化工进展 ›› 2021, Vol. 40 ›› Issue (1): 313-323.DOI: 10.16085/j.issn.1000-6613.2020-0496

• 材料科学与技术 • 上一篇    下一篇

煤沥青基微晶炭的制备及其储锂性能

王振帅1(), 邢宝林1,2(), 韩学锋2, 曾会会1, 侯磊1, 郭晖1, 张传祥1,2, 岳志航1   

  1. 1.河南理工大学化学化工学院,河南 焦作 454000
    2.煤炭安全生产河南省协同创新中心,河南 焦作 454000
  • 收稿日期:2020-04-01 出版日期:2021-01-05 发布日期:2021-01-12
  • 通讯作者: 邢宝林
  • 作者简介:王振帅(1995—),男,硕士研究生,研究方向为矿产资源加工利用。E-mail:15738510105@163.com
  • 基金资助:
    河南省高等学校青年骨干教师培养计划(2017GGJS052);河南省科技攻关项目(202102210183)

Preparation of coal tar pitch-based microcrystal carbons and their lithium storage properties

Zhenshuai WANG1(), Baolin XING1,2(), Xuefeng HAN2, Huihui ZENG1, Lei HOU1, Hui GUO1, Chuanxiang ZHANG1,2, Zhihang YUE1   

  1. 1.College of Chemistry and Chemical Engineering, Henan Polytechnic University, Jiaozuo 454000, Henan, China
    2.Innovation Center of Coal Work Safety, Jiaozuo 454000, Henan, China
  • Received:2020-04-01 Online:2021-01-05 Published:2021-01-12
  • Contact: Baolin XING

摘要:

以工业副产物煤沥青(coal tar pitch, CTP)为原料,采用高温炭化法制备煤沥青基微晶炭,利用XRD、Raman光谱、SEM、TEM和XPS等手段对其微观结构和表面化学性质进行表征,并探究微晶炭用作锂离子电池负极材料的储锂特性。
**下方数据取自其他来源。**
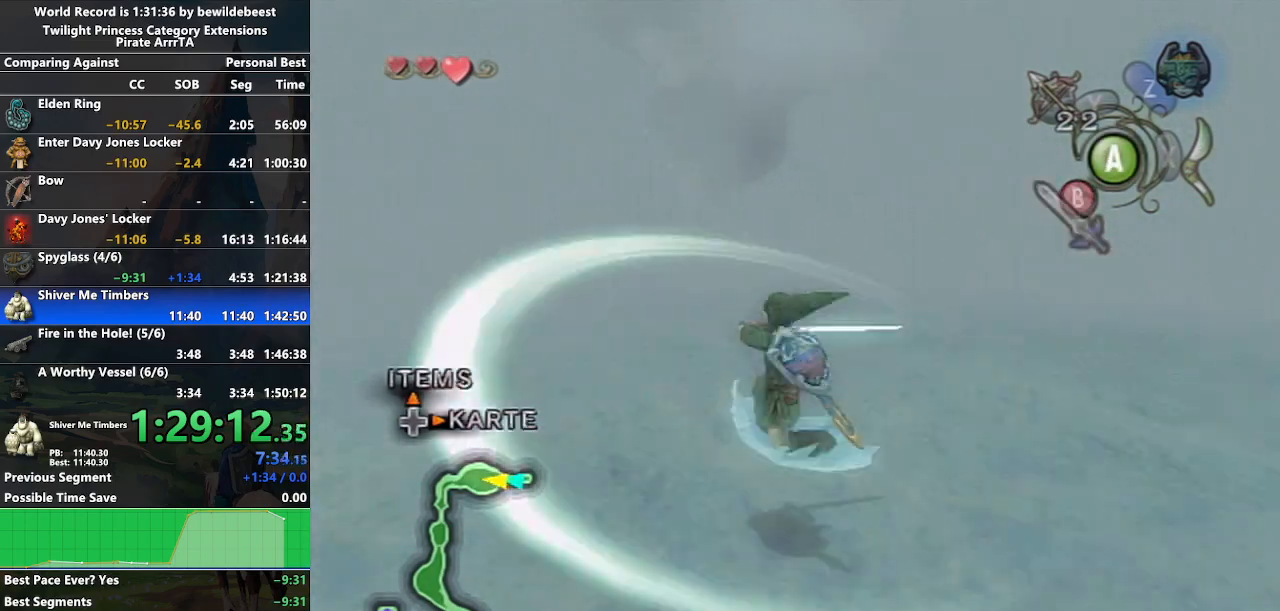
{"buttons": [], "left_stick": "right", "right_stick": "center", "events": [[417, "A", "up"], [467, "left_stick", "right"]]}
结果表明,煤沥青经不同温度(800~1100℃)炭化处理后可制备出石墨微晶和无定形炭共存的微晶炭。炭化温度是影响煤沥青基微晶炭的微晶片层、纳米孔道和结构缺陷等微观结构特征和表面化学性质的重要因素。当炭化温度为800℃时,煤沥青基微晶炭CTP-800具有较为有序的石墨微晶片层和丰富的纳米孔道、结构缺陷等无定形炭,且两者有机结合,相互镶嵌,构筑成三维网络结构,同时炭基体表面含有适量氧/氮官能团。该微晶炭用作锂离子电池负极材料时具有优异的储锂特性,在50mA/g电流密度下可逆容量可达305mA·h/g,1000mA/g大电流密度下仍可维持在174mA·h/g,经100次循环后可逆容量保持率超过99.0%,显示出良好的倍率性能和优异的循环稳定性,是一种较为理想的锂离子电池负极材料。煤沥青基微晶炭 CTP-800优异的储锂特性与其炭基体中含有石墨微晶片层与纳米孔道、结构缺陷等无定形炭和炭表面富含氧/氮官能团等因素密切相关。

关键词: 煤沥青, 微晶炭, 负极材料, 储锂性能

Abstract:

In this paper, coal tar pitch (CTP), a by-product of industry, was used as raw material to prepare CTP-based microcrystal carbons by high-temperature carbonization. The microstructure and surface properties of CTP-based microcrystal carbons were characterized by means of X-ray diffraction (XRD), Raman spectrum, scanning electron microscope (SEM), transmission electron microscope (TEM) and X-ray photoelectron spectroscopy (XPS). The lithium storage characteristics of CTP-based microcrystal carbons applied as anode materials were also investigated. The results showed that CTP-based microcrystal carbons coexisting graphite microcrystalline structure and amorphous structure can be prepared by carbonization of coal tar pitch at different temperatures (800—1100℃). Microstructural characteristics such as microcrystalline layers, nanopore channels and structural defects and surface chemical properties of CTP-based microcrystal carbons were strongly dependent on the carbonization temperature. When the carbonization temperature was 800℃, CTP-based microcrystal carbon CTP-800 had a relatively ordered graphite microcrystalline layer and abundant amorphous carbon such as nanopore channels and structural defects, and the two were organically combined and embedded with each other to form a three-dimensional network structure, and the surface of carbon matrix contained appropriate oxygen/nitrogen functional groups. Such CTP-based microcrystal carbon had excellent lithium storage characteristics when it used as anode material for lithium ion batteries. The reversible capacity reached as high as 305mA·h/g at current rate of 50mA/g and still remained 174mA·h/g at current rate of 1000mA/g, and the reversible capacity retention rate was over 99.0% after 100 cycles. Such results indicated that the microcrystal carbon CTP-800 had good rate performance and excellent cycle stability, which might become a promising anode material for lithium ion batteries. The excellent lithium storage characteristics of CTP-800 were strongly depended on their unique microstructure in carbon matrix including graphite microcrystalline layer, amorphous carbon such as nanopore channel and structural defects, and oxygen/nitrogen-rich functional groups on the carbon surface.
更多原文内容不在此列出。